:: Dataset extract ::
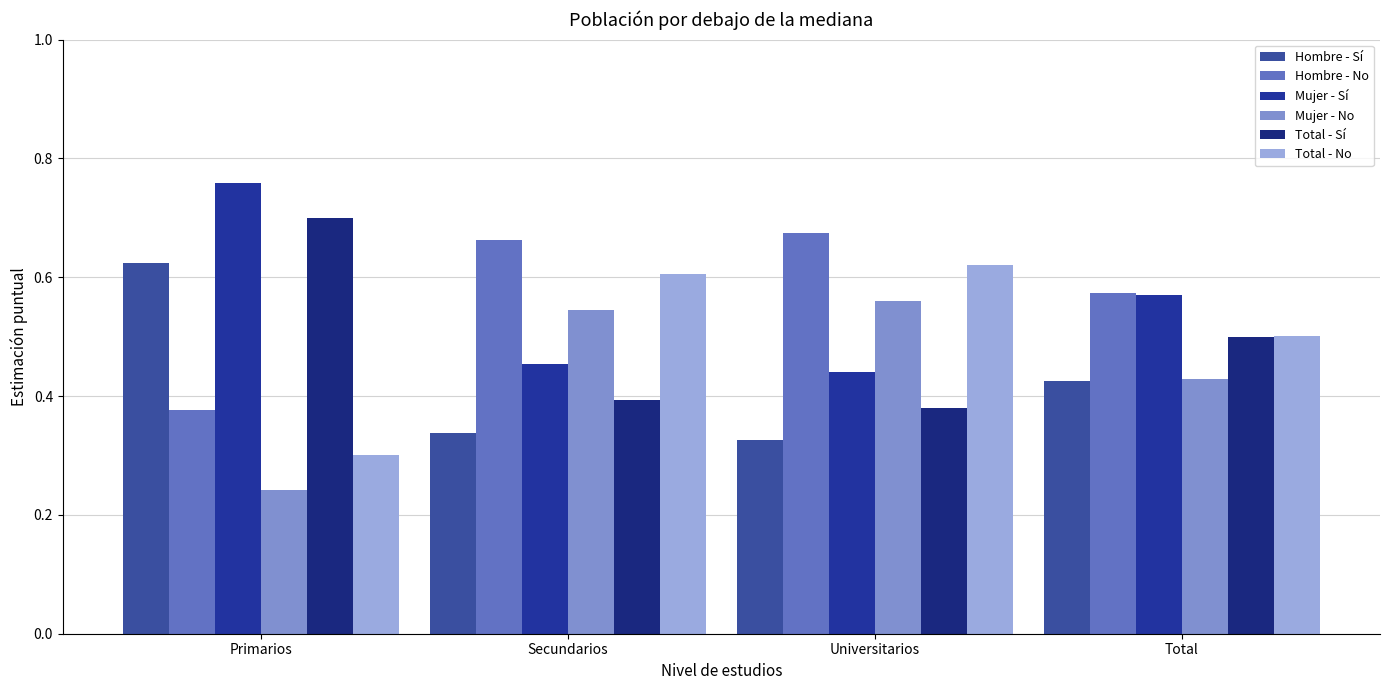

Read the Hombre - No value at Total.

0.6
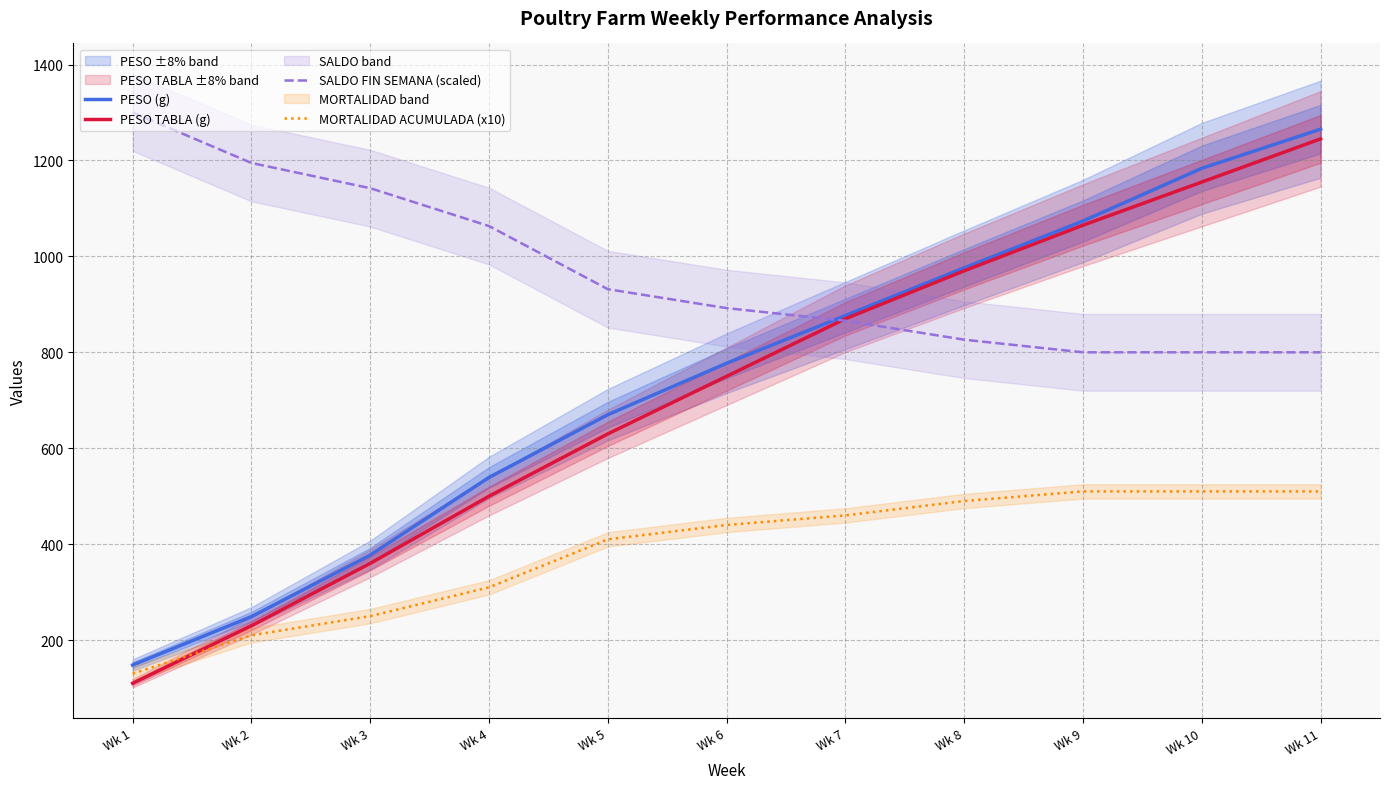

What is the smallest value displayed?

110.0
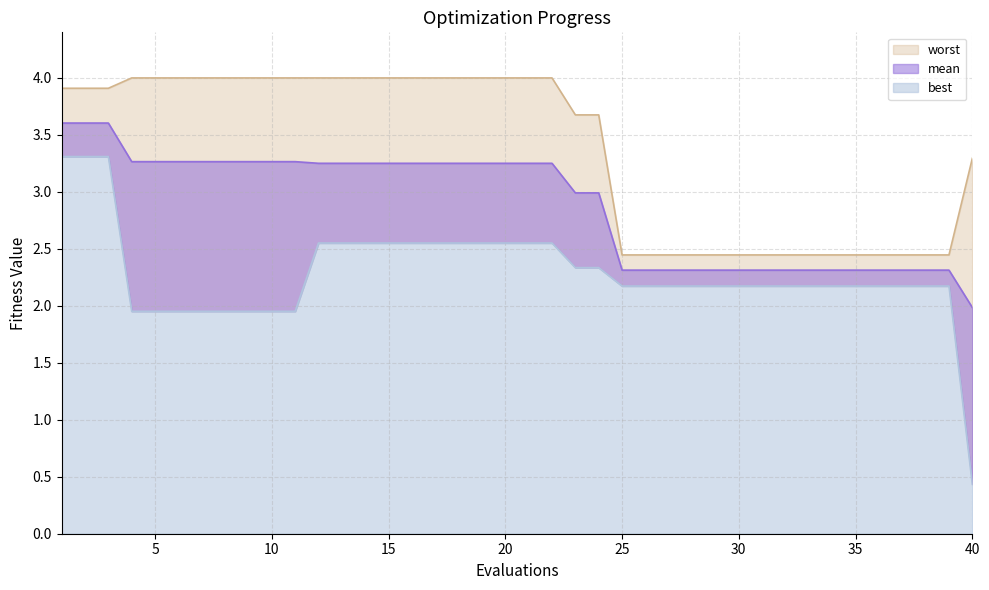

The mean series shows 1.3 at 32. True or false?

False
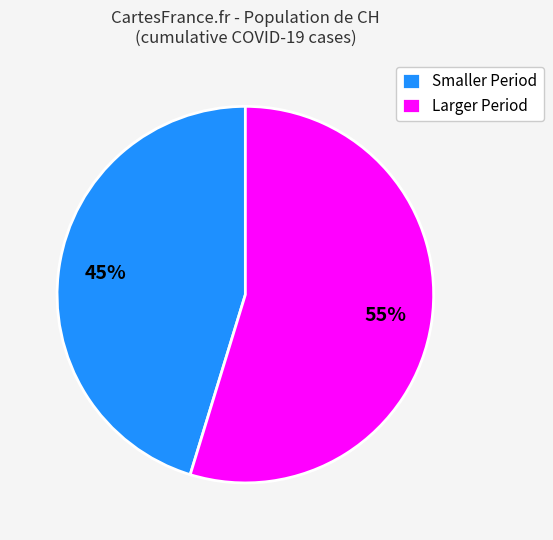

Rank the categories by value from lowest to highest.

Smaller Period, Larger Period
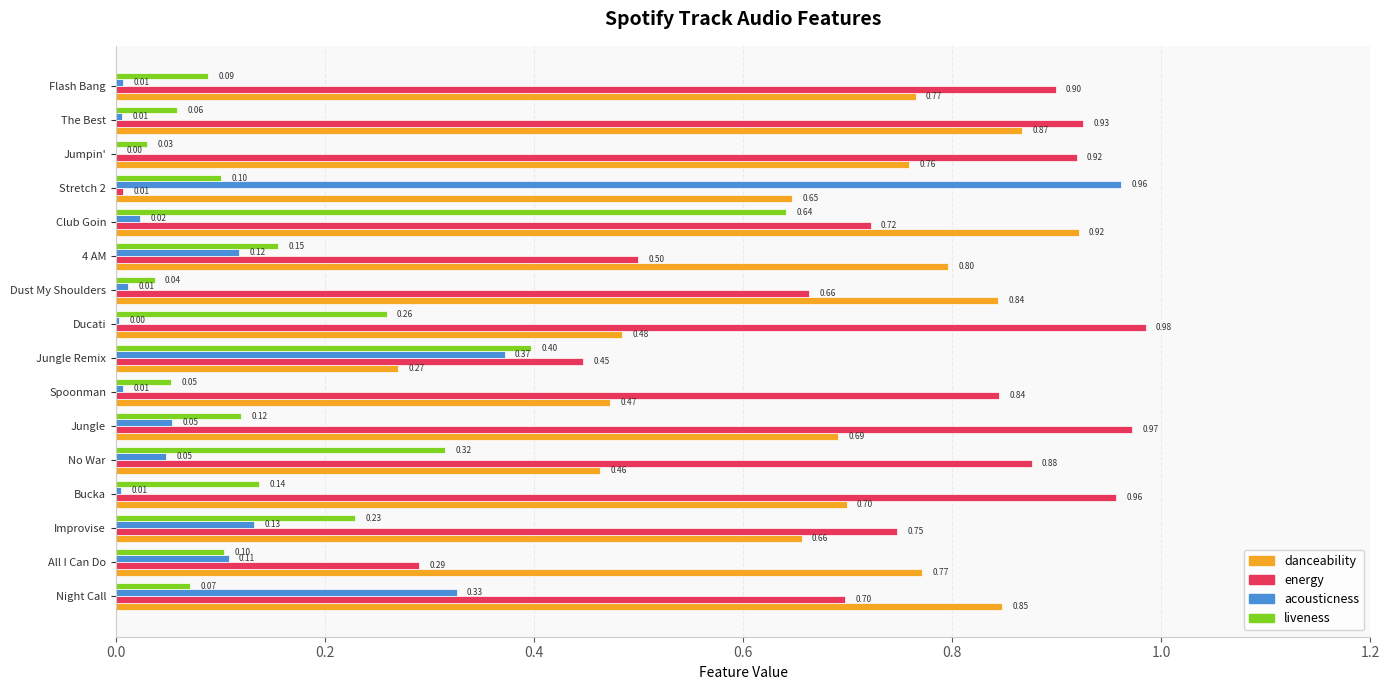

At which category is the sum across all series the highest?

Club Goin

:: Exercise requirements ::
Reproduce all of the rows above verbatim, leaving out the pictures.

:: Answer to this problem ::
Read the Hombre - No value at Total.

0.6

What is the smallest value displayed?

110.0

The mean series shows 1.3 at 32. True or false?

False

Rank the categories by value from lowest to highest.

Smaller Period, Larger Period

At which category is the sum across all series the highest?

Club Goin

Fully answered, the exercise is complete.